The following first appeared on Money & Markets.
I probably don’t need to tell you 2020 has been a rough year for the stock market. Even after a spectacular rally, the S&P 500 is still down close to 20% on the year. And frustratingly for a lot of income investors, high-yielding dividend stocks generally thought of as “safe” were some of the hardest hit.
I should know. I have a portfolio full of them, and some are still down more than 50%.
From 5% to 7% is considered a really high yield for dividend stocks these days. But is it worth risking a 50% decline in order to squeak out a single-digit yield?
I’ll answer my own question with an emphatic “yes.”

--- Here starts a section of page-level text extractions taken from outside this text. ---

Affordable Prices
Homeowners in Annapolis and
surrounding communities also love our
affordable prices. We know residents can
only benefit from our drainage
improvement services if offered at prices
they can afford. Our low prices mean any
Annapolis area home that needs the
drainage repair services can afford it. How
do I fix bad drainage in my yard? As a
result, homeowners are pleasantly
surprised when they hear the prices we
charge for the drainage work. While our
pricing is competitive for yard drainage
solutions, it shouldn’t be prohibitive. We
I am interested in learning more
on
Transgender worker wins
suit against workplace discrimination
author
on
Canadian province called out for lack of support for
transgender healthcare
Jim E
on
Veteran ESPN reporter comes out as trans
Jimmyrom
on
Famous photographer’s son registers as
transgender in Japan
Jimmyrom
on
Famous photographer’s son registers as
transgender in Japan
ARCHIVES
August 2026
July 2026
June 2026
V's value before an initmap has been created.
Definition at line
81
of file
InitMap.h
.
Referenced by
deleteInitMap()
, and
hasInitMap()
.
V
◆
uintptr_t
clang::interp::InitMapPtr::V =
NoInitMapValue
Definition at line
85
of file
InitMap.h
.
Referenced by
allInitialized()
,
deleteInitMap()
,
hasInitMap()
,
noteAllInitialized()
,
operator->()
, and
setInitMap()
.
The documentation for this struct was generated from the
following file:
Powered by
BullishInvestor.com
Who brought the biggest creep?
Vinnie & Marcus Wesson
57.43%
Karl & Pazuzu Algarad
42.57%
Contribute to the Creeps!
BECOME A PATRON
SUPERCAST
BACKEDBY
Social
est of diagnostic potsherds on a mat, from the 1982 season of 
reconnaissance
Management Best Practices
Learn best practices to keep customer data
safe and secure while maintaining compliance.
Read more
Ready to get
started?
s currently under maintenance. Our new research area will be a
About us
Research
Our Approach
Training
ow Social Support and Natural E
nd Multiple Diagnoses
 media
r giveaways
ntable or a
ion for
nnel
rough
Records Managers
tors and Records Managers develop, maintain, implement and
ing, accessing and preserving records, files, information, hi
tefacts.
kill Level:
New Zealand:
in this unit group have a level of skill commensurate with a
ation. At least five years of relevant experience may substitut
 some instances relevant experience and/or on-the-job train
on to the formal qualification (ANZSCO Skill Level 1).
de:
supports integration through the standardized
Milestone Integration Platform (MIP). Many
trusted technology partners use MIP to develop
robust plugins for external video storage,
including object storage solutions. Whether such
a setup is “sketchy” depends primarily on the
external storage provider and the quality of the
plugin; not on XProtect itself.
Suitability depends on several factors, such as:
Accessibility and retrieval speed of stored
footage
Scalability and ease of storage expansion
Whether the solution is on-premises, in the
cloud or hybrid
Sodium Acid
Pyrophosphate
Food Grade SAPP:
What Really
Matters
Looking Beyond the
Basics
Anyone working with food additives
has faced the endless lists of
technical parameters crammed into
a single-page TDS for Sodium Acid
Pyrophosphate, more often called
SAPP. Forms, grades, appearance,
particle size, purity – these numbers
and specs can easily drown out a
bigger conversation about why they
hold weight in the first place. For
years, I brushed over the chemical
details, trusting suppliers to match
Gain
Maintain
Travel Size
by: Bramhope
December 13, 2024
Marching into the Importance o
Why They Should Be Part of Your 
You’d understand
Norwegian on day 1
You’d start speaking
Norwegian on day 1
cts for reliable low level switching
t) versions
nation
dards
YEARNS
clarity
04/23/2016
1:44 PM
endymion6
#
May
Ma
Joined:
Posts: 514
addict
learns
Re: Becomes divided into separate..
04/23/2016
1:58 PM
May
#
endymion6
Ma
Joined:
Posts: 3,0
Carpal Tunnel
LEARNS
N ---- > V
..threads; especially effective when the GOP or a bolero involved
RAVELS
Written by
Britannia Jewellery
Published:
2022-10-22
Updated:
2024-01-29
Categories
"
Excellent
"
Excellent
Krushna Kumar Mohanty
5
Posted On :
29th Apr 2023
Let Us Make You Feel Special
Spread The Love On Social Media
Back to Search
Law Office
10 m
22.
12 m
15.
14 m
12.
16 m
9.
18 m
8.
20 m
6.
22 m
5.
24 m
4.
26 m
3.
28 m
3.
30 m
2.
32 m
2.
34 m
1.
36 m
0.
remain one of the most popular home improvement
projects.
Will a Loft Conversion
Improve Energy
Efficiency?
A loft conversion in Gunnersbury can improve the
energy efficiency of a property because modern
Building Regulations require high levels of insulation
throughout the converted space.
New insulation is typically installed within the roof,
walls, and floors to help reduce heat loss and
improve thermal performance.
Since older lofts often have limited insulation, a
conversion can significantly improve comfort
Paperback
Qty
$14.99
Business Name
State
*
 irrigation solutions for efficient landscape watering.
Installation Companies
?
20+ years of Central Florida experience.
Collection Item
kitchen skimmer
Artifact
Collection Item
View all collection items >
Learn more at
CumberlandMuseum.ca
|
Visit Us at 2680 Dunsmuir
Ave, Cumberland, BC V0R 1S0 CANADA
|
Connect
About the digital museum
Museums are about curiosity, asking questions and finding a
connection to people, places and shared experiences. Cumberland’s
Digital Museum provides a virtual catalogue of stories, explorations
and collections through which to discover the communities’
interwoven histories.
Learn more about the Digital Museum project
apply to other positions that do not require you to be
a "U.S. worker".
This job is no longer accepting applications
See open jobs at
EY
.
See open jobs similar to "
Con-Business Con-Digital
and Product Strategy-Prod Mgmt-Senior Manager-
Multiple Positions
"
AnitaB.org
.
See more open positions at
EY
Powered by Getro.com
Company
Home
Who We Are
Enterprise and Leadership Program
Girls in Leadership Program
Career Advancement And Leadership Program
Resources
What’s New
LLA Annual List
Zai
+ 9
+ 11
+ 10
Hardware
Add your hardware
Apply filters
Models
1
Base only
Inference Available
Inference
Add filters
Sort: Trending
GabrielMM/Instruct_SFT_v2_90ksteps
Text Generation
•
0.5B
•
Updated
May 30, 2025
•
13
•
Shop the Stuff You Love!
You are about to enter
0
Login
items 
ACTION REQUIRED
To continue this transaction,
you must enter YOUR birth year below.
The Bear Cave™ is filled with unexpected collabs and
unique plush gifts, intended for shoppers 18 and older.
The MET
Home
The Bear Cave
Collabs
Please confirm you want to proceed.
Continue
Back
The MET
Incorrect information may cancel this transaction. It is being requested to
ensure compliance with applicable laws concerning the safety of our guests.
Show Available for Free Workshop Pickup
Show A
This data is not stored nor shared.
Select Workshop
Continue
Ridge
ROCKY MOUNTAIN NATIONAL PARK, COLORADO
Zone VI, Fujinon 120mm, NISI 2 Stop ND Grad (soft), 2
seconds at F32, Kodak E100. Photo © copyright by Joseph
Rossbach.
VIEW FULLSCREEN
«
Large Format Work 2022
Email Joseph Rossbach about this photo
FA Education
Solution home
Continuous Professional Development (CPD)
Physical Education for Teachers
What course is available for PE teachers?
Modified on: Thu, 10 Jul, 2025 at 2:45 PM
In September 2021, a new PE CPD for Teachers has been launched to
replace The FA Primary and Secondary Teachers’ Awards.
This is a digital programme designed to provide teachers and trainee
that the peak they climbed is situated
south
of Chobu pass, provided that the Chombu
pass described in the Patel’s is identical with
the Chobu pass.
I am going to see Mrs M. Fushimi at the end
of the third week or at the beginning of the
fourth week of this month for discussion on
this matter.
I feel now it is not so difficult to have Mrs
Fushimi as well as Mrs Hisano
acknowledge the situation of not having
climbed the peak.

And to prove my point, I’ll use one of my very favorite long-term income machines, Energy Products Partners (NYSE: EPD). Enterprise owns one of the largest networks of natural gas and natural gas liquids pipelines in the country. It has an excellent management team.
Enterprise Products is an MLP and pays “distributions” rather than “dividends.” But for our purposes here, that’s a distinction without a difference. Enterprise Products is a dividend stock, and a fine one at that. The MLP yields a whopping 11.3% and has raised its payout every year since 1998.
Still, it’s been a rough road for this pipeline blue chip. The stock got slapped down during the 2015-16 oil crash and then was utterly obliterated during the March coronavirus meltdown and corresponding collapse in energy prices.
Today, the shares trade at 2010 prices.
An investor holding Enterprise Products over the past 10 years — through one of the most explosive bull markets in history — wouldn’t have earned a single red cent … unless, of course you consider reinvested dividends. Taking into account reinvested dividends gives us a very different picture.
During one of the most difficult decades in history for energy-relative stocks, Enterprise Products managed to return about 127%.
Sure, that’s a lot less than the S&P 500. But that’s not the point here. The takeaway is that high-dividend stocks can still be fantastic investments even during extremely rocky periods.
Consistent dividend payers are getting harder to find these days. Already, about 5% of the stocks in the S&P 500 have reduced or eliminated their dividends since the onset of the coronavirus scare, and we’re not done yet. The longer the lockdowns stay in effect, the more dividend cuts I expect to see. Goldman Sachs recently forecast that S&P 500 companies would spend 23% less on dividends this year.
So, you shouldn’t just buy a stock based on its yield and hope for the best. You need to be confident that the business supporting the dividend is healthy and sound.
As an interesting aside, the single biggest buyer of S&P 500 stocks over the past decade has been the companies themselves. It’s debatable exactly how much of the market’s epic run since 2009 was due to buybacks alone, but it’s safe to say it was substantial.
S&P 500 companies bought back $5.5 trillion of their own stocks between 2009 and 2019.
That’s trillion. With a T.
That represents about a fifth of the entire market cap of the S&P 500.
With a given pool of investors fighting over a shrinking pool of available stock to buy, prices had nowhere to go but up.
That came to a screeching halt with coronavirus. Companies are rightly hoarding cash. And Congress has effectively banned buybacks for any company taking federal assistance (which they should have!) Goldman Sachs expects buybacks to fall by about 50% this year.
One of the biggest drivers of stock returns — buybacks — is going to be on ice for the foreseeable future. This actually makes dividends all the more important. If we can’t depend on general asset price inflation, then we’ll have to settle for getting paid in cold, hard cash.
This article first appeared on Sizemore Insights as Are Dividend Stocks Still Worth Owning?